Lia meraih kunci motornya di atas laci, lalu dengan langkah tergesa, dia dan Abel keluar apartemen dan berjalan ke arah motor yang terparkir di basement. Lia segera naik ke atas motor metik itu di ikuti Abel.
Tidak membuang waktu, Lia langsung memasukkan kunci ke dalam lubang kunci motor tersebut untuk menyalakannya.
"Sudah?" tanya Lia pada Abel.
Abel mengangguk pelan mengiyakan. "Sudah, let's go!" jawab Abel melingkarkan tangannya memeluk Lia dari arah belakang.

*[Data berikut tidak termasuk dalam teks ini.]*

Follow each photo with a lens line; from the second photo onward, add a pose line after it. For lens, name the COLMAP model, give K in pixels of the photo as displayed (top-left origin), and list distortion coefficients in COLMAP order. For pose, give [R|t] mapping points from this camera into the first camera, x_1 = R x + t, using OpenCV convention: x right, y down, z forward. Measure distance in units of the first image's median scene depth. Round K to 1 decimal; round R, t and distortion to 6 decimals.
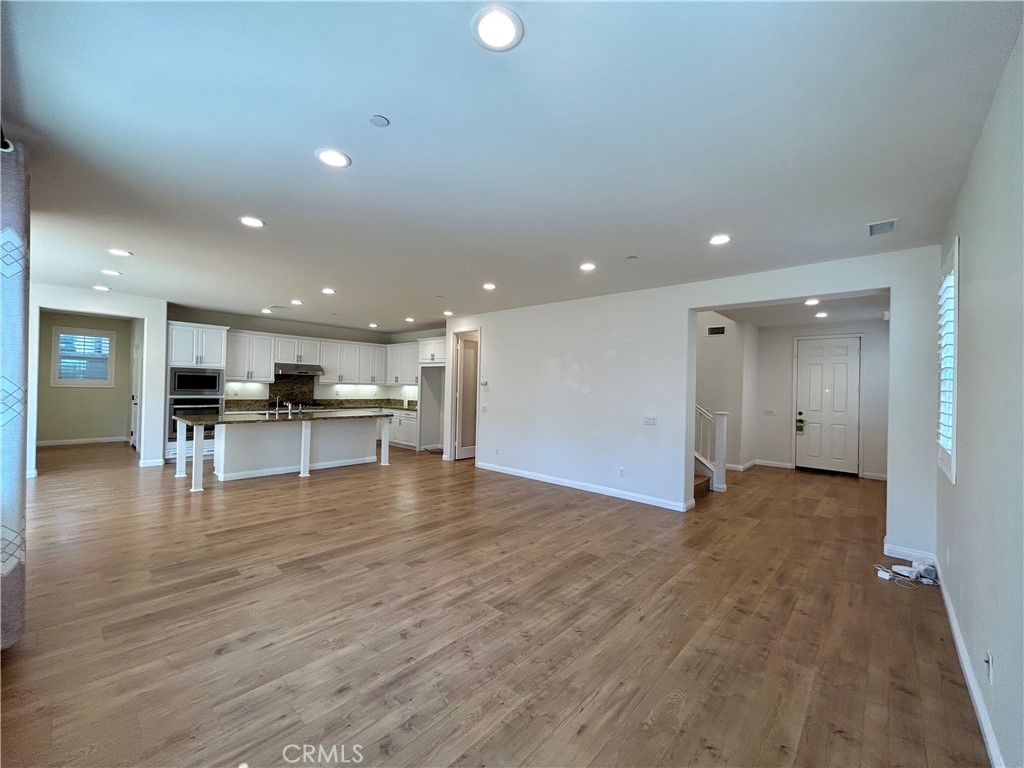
lens RADIAL K [[415.9, 0, 512.8], [0, 415.9, 382.4], [0, 0, 1]] dist [-0.002544, 0.001054]
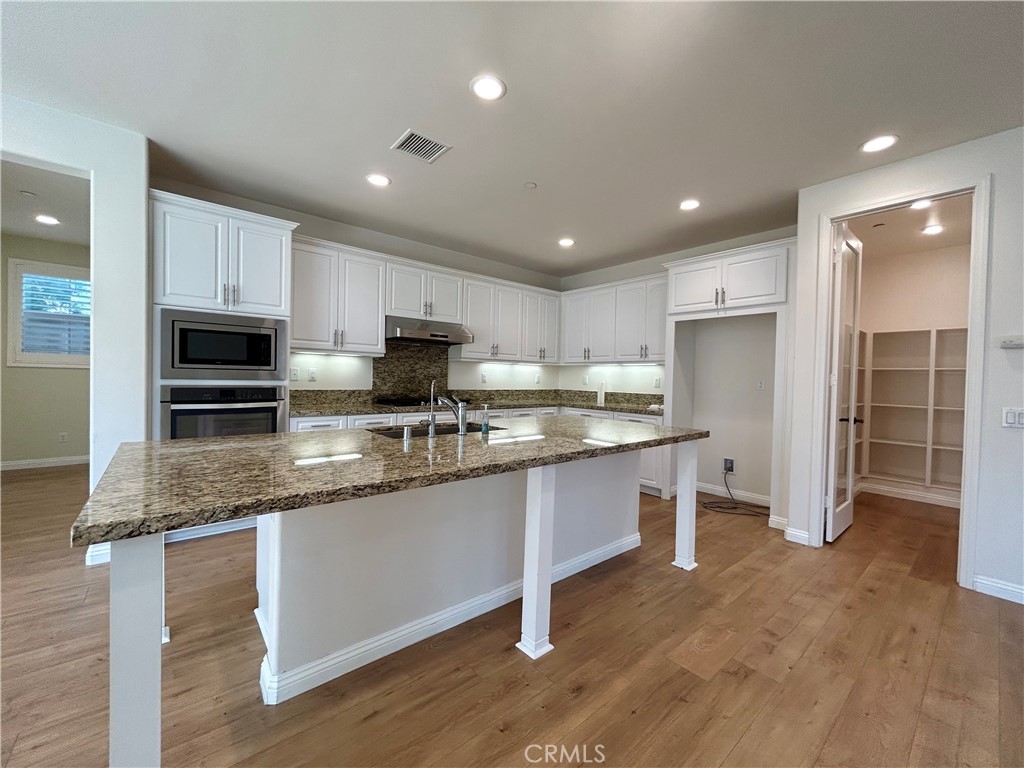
lens RADIAL K [[415.9, 0, 512.1], [0, 415.9, 381.3], [0, 0, 1]] dist [-0.002544, 0.001054]
pose [[0.991645, -0.000021, -0.128996, -0.390468], [0.002434, 0.999825, 0.018555, 0.023937], [0.128973, -0.018714, 0.991472, 0.575902]]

"Kebiasaan banget sih, peluk-peluk gini. Lepasin ih," tolak Lia yang merasa kegelian.
Namun, Abel justru menyandarkan pipinya pada punggung Lia. Hal itu tentu membuat sang sahabat terkekeh karena merasa sangat geli. "Bel, ih … mundur lagi buruan!" seru Lia.
"Nggak mau, mau kayak gini …," sahut Abel sangat manja.
Lia yang masih waras hanya memutar jengah bola mata dan langsung melajukan motor metik hitam tersebut. Baru beberapa menit melaju, Lia seperti mengingat sesuatu yang tertinggal. Cukup lama dia memikirkannya, tapi tidak kunjung menemukan ingatan yang terlupa itu.
Abel justru masih asyik dengan hayalannya, memeluk dan bersandar pada punggung Lia membuat ia sangat nyaman, sampai tidak peduli jika sahabatnya itu merasa risih.
"Lo ngerasa kayak ada yang ketinggalan nggak, sih, Bel?" tanya Lia sedikit berteriak.
Deru mesin kendaraan di sekeliling mereka membuat Abel tidak mendengar cukup jelas ucapan Lia, dia pun menganggap itu hanya kata-kata tidak penting yang tidak perlu dihiraukan, sehingga Abel kembali melanjutkan hayalan indah bersama Dani suatu hari nanti.
"Bel, lo bolot juga ya jadi orang … Abel?" Kali ini Lia menggedikkan bahunya dan membuat hayalan indah Abel buyar lagi.
"Apa sih, Li?" tanya Abel yang sudah terlanjur kesal, dia memiringkan kepala untuk berusaha mendengarkan kata-kata sahabatnya.
"Lo ngerasa ada yang ketinggalan nggak?" Sekali lagi, Lia mengulang pertanyaannya.
"Ada," jawab Abel enteng.
"Apaan?" Lia bertanya sungguh-sungguh sambil terus mengemudikan motor sebaik mungkin.
"Helm." Abel menjawab sambil menyentuh puncak kepala menggunakan tangan kanannya. Tanpa merasa aneh, dia lantas menaruh lagi tangannya di atas lutut. "Kenapa emangnya, Li?" tanyanya polos.
"Ya elah ngapa nggak ngomong dari tadi sih, kalau kita nggak makai helm? Udah nyampe sini lagi," omel Lia.
Dia menepikan motor dan memberhentikannya secara mendadak, membuat Abel semakin merengut kesal. "Gue juga baru inget, Li." Abel mengucap lirih.
"Balik apa nggak, nih?" tanya Lia ketus.
"Nanggung, bentar lagi nyampe sekolah," sahut Abel.
"Di pertigaan sana biasanya 'kan ada polisi."
"Moga aja pagi ini nggak ada, Li. Ayo ih, tugas gue belum dikerjain juga." Abel terlihat panik menatap jalanan lurus di hadapannya.
Hari ini tampaknya akan menjadi hari yang rumit bagi kedua gadis SMA itu. Sementara berpikir dengan kedua pilihan, Abel turun dari motor dan mengambil handphone. Lia menatapnya penasaran sahabatnya akan menghubungi siapa.